DATA EXTRACTS →
++++++++++++++++++++

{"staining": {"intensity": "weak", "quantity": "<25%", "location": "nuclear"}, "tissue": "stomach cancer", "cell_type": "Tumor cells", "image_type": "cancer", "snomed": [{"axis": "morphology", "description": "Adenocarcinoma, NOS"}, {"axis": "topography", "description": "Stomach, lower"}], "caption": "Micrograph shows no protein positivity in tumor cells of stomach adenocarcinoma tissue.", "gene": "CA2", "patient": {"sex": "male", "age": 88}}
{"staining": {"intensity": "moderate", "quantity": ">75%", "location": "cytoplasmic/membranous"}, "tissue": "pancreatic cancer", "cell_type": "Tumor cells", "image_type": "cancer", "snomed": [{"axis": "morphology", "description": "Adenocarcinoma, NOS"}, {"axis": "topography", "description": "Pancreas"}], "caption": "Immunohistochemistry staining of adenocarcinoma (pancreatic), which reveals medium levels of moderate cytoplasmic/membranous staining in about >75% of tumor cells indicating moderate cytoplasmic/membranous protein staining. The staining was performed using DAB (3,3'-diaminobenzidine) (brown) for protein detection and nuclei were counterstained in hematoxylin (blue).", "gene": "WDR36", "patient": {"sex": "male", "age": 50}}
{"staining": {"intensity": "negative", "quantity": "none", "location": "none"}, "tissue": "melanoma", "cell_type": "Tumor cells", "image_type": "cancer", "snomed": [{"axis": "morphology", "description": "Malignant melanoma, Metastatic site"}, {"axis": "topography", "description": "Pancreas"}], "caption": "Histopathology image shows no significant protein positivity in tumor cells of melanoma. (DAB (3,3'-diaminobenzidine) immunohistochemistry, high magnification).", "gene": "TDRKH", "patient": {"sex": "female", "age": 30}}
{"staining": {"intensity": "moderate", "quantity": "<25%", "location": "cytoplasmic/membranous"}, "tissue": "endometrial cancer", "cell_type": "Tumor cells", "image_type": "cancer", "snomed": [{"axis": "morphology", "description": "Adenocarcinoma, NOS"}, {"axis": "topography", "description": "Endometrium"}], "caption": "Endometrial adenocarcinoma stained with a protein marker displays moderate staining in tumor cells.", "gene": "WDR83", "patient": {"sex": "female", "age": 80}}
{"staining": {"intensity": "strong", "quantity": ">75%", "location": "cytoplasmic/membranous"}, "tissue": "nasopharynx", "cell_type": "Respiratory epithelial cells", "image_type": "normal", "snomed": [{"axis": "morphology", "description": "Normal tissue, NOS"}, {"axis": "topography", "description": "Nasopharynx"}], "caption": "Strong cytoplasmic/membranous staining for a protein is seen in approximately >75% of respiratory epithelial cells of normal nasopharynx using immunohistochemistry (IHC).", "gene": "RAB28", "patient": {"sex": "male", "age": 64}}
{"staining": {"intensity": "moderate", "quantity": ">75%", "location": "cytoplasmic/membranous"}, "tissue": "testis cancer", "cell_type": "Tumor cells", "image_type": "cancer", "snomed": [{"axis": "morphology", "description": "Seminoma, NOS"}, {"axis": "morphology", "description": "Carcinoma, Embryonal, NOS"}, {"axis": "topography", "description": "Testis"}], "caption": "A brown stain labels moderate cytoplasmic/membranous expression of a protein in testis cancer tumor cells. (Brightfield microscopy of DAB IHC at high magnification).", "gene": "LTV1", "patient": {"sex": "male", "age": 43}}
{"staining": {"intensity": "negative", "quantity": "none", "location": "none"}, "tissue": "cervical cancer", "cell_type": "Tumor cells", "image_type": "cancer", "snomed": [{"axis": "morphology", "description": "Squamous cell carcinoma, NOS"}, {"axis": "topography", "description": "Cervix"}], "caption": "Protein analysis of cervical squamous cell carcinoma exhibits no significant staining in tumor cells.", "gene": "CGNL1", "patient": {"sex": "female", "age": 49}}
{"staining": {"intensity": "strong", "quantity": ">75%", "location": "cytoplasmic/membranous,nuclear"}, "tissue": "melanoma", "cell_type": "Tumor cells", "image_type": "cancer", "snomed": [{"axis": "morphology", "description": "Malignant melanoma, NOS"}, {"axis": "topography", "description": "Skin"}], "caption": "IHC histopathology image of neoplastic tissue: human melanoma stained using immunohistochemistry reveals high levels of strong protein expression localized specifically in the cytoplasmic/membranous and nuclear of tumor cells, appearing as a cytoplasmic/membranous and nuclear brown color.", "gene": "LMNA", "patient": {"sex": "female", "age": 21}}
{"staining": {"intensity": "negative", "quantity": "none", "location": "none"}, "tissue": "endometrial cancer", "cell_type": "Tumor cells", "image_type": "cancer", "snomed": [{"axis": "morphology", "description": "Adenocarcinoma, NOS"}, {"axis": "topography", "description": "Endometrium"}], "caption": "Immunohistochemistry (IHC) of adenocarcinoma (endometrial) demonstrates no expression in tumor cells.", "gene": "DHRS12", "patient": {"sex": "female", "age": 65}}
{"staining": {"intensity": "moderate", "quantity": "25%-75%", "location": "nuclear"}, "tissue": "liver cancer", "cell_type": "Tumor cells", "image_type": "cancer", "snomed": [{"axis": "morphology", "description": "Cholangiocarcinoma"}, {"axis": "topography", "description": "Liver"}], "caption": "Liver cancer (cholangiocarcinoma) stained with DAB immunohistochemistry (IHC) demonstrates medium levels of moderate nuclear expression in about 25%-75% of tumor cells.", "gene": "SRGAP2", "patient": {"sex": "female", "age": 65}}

++++++++++++++++++++

TASK DIRECTIONS → In the reply, include exactly the lines from the beginning of the entries above through the line holding "staining of adenocarcinoma", and nothing besides.

RESPONSE TO THE EXERCISE →
{"staining": {"intensity": "weak", "quantity": "<25%", "location": "nuclear"}, "tissue": "stomach cancer", "cell_type": "Tumor cells", "image_type": "cancer", "snomed": [{"axis": "morphology", "description": "Adenocarcinoma, NOS"}, {"axis": "topography", "description": "Stomach, lower"}], "caption": "Micrograph shows no protein positivity in tumor cells of stomach adenocarcinoma tissue.", "gene": "CA2", "patient": {"sex": "male", "age": 88}}
{"staining": {"intensity": "moderate", "quantity": ">75%", "location": "cytoplasmic/membranous"}, "tissue": "pancreatic cancer", "cell_type": "Tumor cells", "image_type": "cancer", "snomed": [{"axis": "morphology", "description": "Adenocarcinoma, NOS"}, {"axis": "topography", "description": "Pancreas"}], "caption": "Immunohistochemistry staining of adenocarcinoma (pancreatic), which reveals medium levels of moderate cytoplasmic/membranous staining in about >75% of tumor cells indicating moderate cytoplasmic/membranous protein staining. The staining was performed using DAB (3,3'-diaminobenzidine) (brown) for protein detection and nuclei were counterstained in hematoxylin (blue).", "gene": "WDR36", "patient": {"sex": "male", "age": 50}}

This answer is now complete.